For many years now Kapata has been a dedicated vegetable farmer.

Speaking to New Era, Kapata said he started planting vegetables in his backyard in 2007 to make a living and stopped in 2011 to seek employment in the south of the country.

But he ended up working in a grape plantation which according to him was not worth the distance from home. “After two years I decided to come back to continue with my own gardening and be close to my family,” he narrated.

Kapata is the sole breadwinner for five of his offspring and he also has to provide for other extended family members at Ndongo village.

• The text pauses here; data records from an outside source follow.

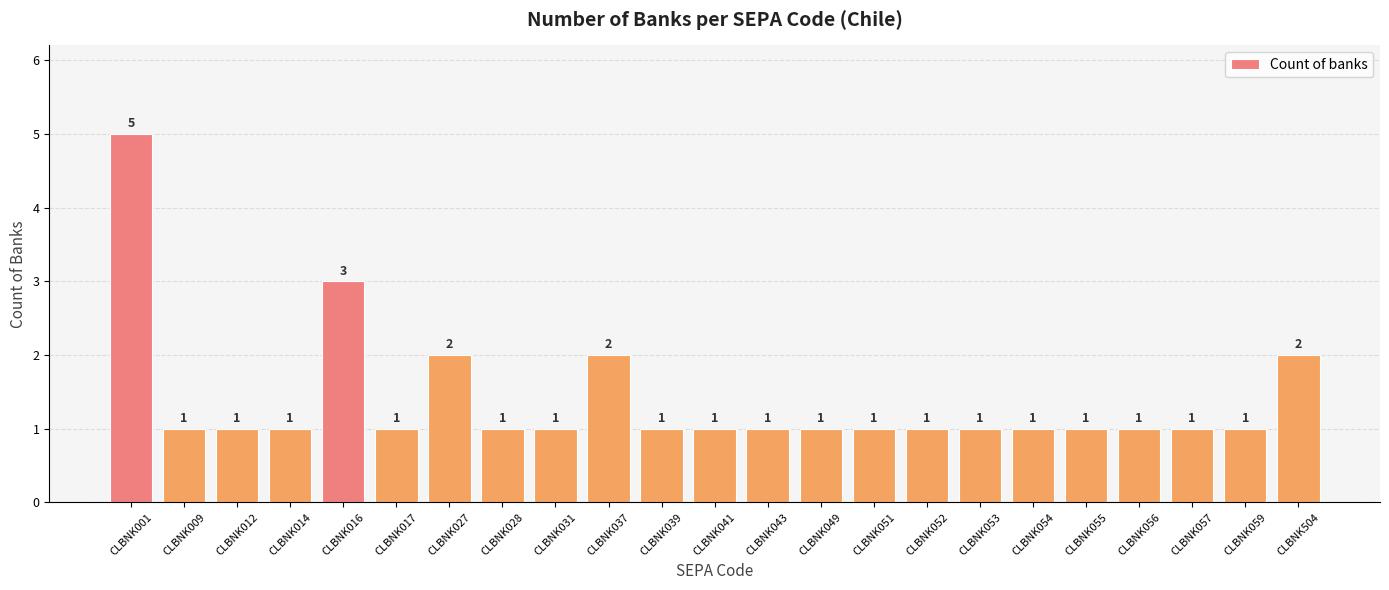

What is the average value?

1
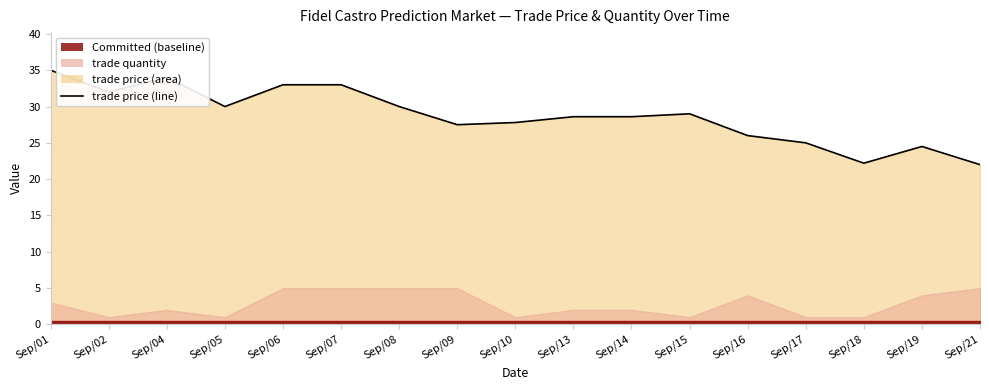

What is the greatest value displayed?

35.0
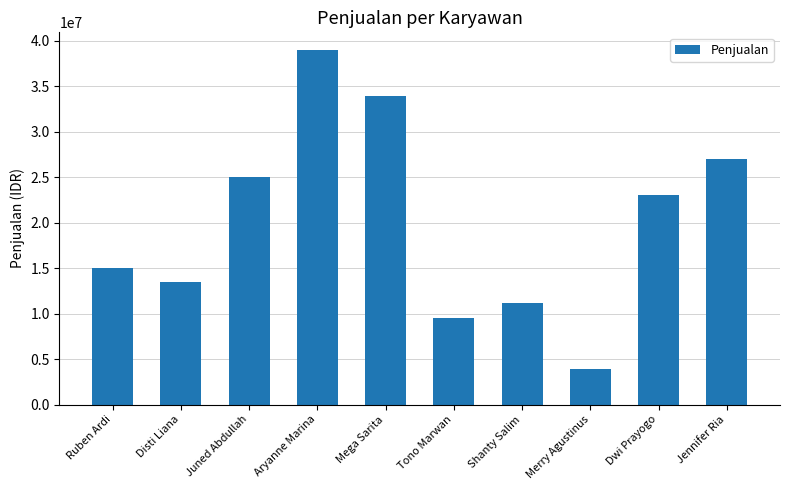

What is the sum of all values?

201100000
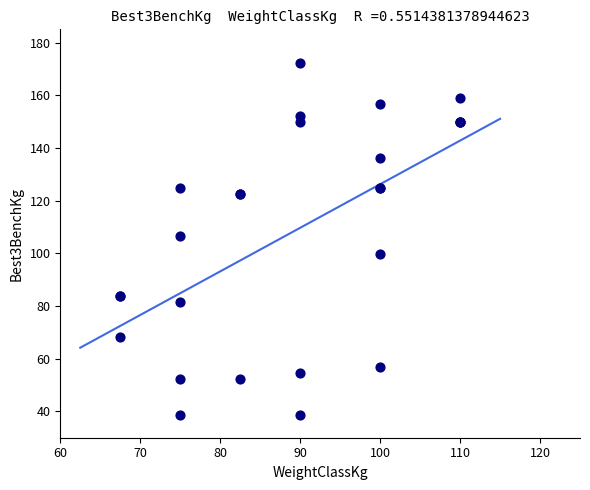

What Y value in the scatter plot is closest to 105?

106.6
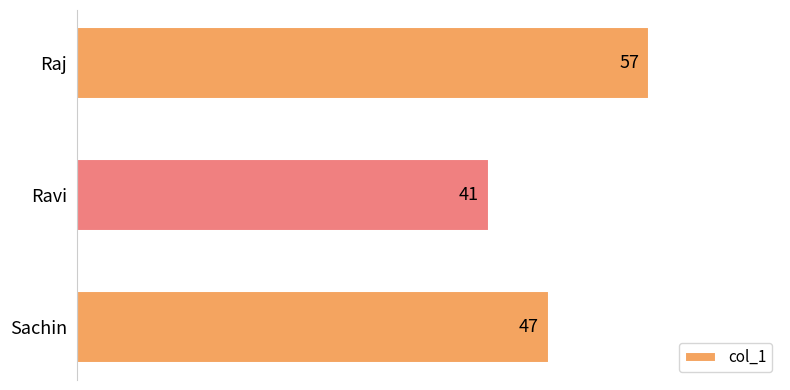

Does the chart contain stacked bars?

No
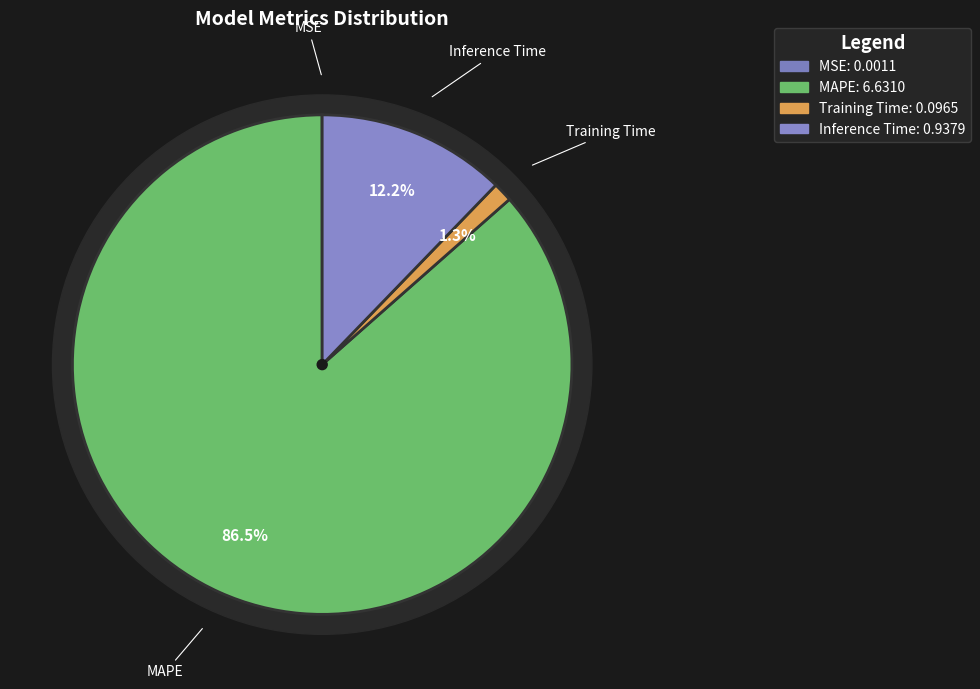

Rank the categories by value from lowest to highest.

MSE, Training Time, Inference Time, MAPE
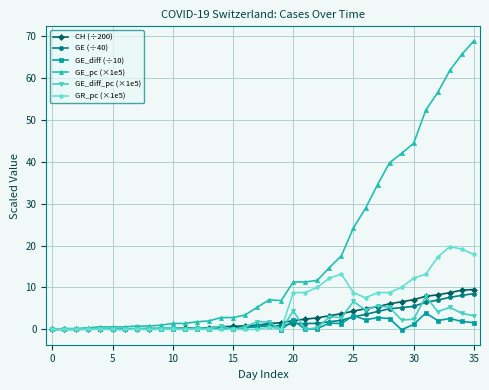

What is the greatest value displayed?

68.9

“I provide for my family and decided to have a garden because I never made it in school and employment is hard to find for a guy who only went up to Grade 9 like me. That  is the main reason why many young people are unemployed because they never excelled in school or they just didn’t finish school,” he said as a matter of fact.

Since the garden is on a fertile piece of land on the banks of the Kavango River, water is always available for his crops.

Kapata mainly plants cabbages, tomatoes, onions and other veggies which he sells to the local community and prices differ. Cabbages are sold according to size but he insists his prices are reasonable considering people in Ndongo are not high earners while others don’t earn a regular monthly income.

“Some people come to buy veggies in bulk to go resell elsewhere for a profit. I am slowly able to sustain my family and my garden business is better than just sitting idle at home,” he said.

In summer he opts to plant summer crops but mainly maize, and despite being close to the river the only setback is hippos that graze at night and often devour his veggies and at times they just trample his crops on their way to the river. Because of this challenge Kapata was compelled to erect a fence around his vegetable garden to protect his garden from hippos.

Kapata said he wants local business people to sell different seeds that he together with others could use to plant more veggies.

“I also want to be part of the green scheme project one day and be trained to be a small-scale farmer. But for now this is my only way of making a decent honest living,” says Kapata.